As part of their long-standing war on the Affordable Care Act, conservatives have filed a lawsuit willfully misreading the statute to deny upward of 10 million people subsidies to purchase insurance. This denial of insurance will almost certainly lead to significant amounts of preventable death and suffering.

Michael Strain of the American Enterprise Institute doesn’t deny any of this. Instead, he argues that some suffering and death may well be a price worth paying:

In a world of scarce resources, a slightly higher mortality rate is an acceptable price to pay for certain goals — including more cash for other programs, such as those that help the poor; less government coercion and more individual liberty; more health-care choice for consumers, allowing them to find plans that better fit their needs; more money for taxpayers to spend themselves; and less federal health-care spending. This opinion is not immoral. Such choices are inevitable. They are made all the time. [The Washington Post]

At a high enough level of abstraction, what Strain is saying isn’t wrong. Not all public policy can function on the basis of keeping mortality rates to the lowest possible number. Some lifesaving treatments might help so few people and cost so much that they might not be worth it. Even major infrastructure projects entail some risk of injury or death on the part of workers, but few people would argue that any such risk is unacceptable.

But the fact that the costs of the ACA might theoretically exceed the benefits doesn’t get us very far. What benefits, exactly, would accrue if millions of people were denied medical coverage because the ACA is seriously damaged or destroyed? It’s here that Strain’s argument falls apart.

One potential line against the ACA is the radical libertarian one, holding that any effort by the government to provide health care to the non-affluent represents an unacceptable level of state coercion. The problem here is that the “freedom” to die of preventable illnesses and injuries is not one the vast majority of people value very highly. A Republican Party committed to these principles would be transformed into an electoral coalition that would make Barry Goldwater’s 52 electoral votes in 1964 look robust.

Since the people responsible for the anti-ACA effort know this perfectly well, the constitutional arguments against the ACA have the advantage of not logically requiring the Supreme Court to rule the entire modern regulatory state unconstitutional. The disadvantage is that they ask the court to deny many millions of people health coverage based on liberty interests that are ludicrously trivial.

The litigants challenging the constitutionality of the ACA do not contend that the federal government cannot regulate national health-care markets. Rather, their constitutional argument boils down to an assertion that the government has the authority to assess a tax to compel people to purchase health insurance, but not a penalty. It’s pretty hard to argue that the fate of liberty in America hinges on this formal limitation on federal power.

The more successful federalist argument launched against the Affordable Care Act is similarly unattractive. Chief Justice John Roberts’ inept rewriting of the ACA’s Medicaid expansion allowed states to opt out. Republican-controlled states have eagerly rejected the large amounts of federal money on offer to insure more poor residents, something that is likely to result in the unnecessary deaths of more than 5,000 people a year.

I don’t think this particular protection of state autonomy is worth that many lives (or, indeed, a single life). But here’s the kicker: The Supreme Court’s decision does not even meaningfully protect state sovereignty. Under the court’s theory, Congress could have enacted the ACA’s Medicaid expansion by repealing the pre-existing Medicaid entirely. This, apparently, would be completely constitutional. There may be things worth 5,000 lives a year; an incoherent legal argument that doesn’t even really protect states’ rights isn’t one of them.
----------------------------------------
- _Task item 1_:
Answer from the Affordable Care Act passage, one line each:
(a) According to the opening paragraph, how many people would the lawsuit deny subsidies to?
(b) What organization is Michael Strain with?
(c) How many unnecessary deaths a year are likely from Republican-controlled states rejecting the federal Medicaid money?
- _Task item 2_:
Reproduce word for word the stretch of the Affordable Care Act passage from "I don’t think this" through "isn’t one of them.".
- _Task item 3_:
In the Affordable Care Act passage, Strain names goals for which a slightly higher mortality rate is an acceptable price. List every one of them.

- _Records provided_:
----------------------------------------
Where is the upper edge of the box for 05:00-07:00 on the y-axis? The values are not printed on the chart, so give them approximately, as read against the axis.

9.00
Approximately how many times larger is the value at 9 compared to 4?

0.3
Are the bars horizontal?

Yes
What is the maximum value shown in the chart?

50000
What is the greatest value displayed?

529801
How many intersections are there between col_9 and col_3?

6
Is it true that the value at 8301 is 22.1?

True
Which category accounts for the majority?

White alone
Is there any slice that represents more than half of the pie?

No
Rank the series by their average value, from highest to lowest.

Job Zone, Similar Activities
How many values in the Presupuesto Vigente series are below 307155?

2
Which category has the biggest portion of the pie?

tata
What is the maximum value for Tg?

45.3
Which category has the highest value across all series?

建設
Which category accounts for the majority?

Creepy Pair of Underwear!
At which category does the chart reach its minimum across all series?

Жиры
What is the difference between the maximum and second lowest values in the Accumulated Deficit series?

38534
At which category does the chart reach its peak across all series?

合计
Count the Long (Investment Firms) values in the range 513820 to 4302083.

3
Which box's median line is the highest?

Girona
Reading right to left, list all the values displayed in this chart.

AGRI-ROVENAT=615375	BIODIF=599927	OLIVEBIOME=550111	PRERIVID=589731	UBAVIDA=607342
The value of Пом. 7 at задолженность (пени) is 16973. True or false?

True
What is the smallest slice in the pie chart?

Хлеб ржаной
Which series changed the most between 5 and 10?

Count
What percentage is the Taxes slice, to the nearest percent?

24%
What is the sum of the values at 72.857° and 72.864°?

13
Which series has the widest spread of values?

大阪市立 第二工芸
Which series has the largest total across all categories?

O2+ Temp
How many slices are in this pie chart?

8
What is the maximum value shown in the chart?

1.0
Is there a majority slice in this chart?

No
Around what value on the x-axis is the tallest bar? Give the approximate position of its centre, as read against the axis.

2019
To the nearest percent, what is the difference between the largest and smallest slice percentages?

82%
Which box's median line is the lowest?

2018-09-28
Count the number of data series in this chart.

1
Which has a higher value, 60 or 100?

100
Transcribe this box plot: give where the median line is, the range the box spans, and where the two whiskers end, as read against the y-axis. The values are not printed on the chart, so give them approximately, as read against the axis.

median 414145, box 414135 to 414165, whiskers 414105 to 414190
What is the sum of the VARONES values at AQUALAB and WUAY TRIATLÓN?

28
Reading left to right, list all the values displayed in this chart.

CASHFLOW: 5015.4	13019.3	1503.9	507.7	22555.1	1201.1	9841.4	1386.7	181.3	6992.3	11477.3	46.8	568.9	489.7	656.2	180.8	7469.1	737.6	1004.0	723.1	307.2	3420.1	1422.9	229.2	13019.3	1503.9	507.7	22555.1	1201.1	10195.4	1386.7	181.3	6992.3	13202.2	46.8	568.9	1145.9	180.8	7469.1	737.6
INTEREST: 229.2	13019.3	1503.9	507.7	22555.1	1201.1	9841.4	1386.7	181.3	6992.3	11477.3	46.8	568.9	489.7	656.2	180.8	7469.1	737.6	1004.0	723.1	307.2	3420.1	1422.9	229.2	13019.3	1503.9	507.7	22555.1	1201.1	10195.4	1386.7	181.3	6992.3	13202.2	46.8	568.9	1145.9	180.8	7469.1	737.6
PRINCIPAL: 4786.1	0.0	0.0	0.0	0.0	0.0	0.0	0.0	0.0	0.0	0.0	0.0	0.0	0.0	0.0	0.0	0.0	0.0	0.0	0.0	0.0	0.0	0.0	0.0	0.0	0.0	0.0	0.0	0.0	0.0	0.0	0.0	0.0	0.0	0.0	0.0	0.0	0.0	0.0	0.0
----------------------------------------
- _Solution 1_:
(a) Upward of 10 million people
(b) The American Enterprise Institute
(c) More than 5,000

- _Solution 2_:
I don’t think this particular protection of state autonomy is worth that many lives (or, indeed, a single life). But here’s the kicker: The Supreme Court’s decision does not even meaningfully protect state sovereignty. Under the court’s theory, Congress could have enacted the ACA’s Medicaid expansion by repealing the pre-existing Medicaid entirely. This, apparently, would be completely constitutional. There may be things worth 5,000 lives a year; an incoherent legal argument that doesn’t even really protect states’ rights isn’t one of them.

- _Solution 3_:
- More cash for other programs, such as those that help the poor
- Less government coercion and more individual liberty
- More health-care choice for consumers, allowing them to find plans that better fit their needs
- More money for taxpayers to spend themselves
- Less federal health-care spending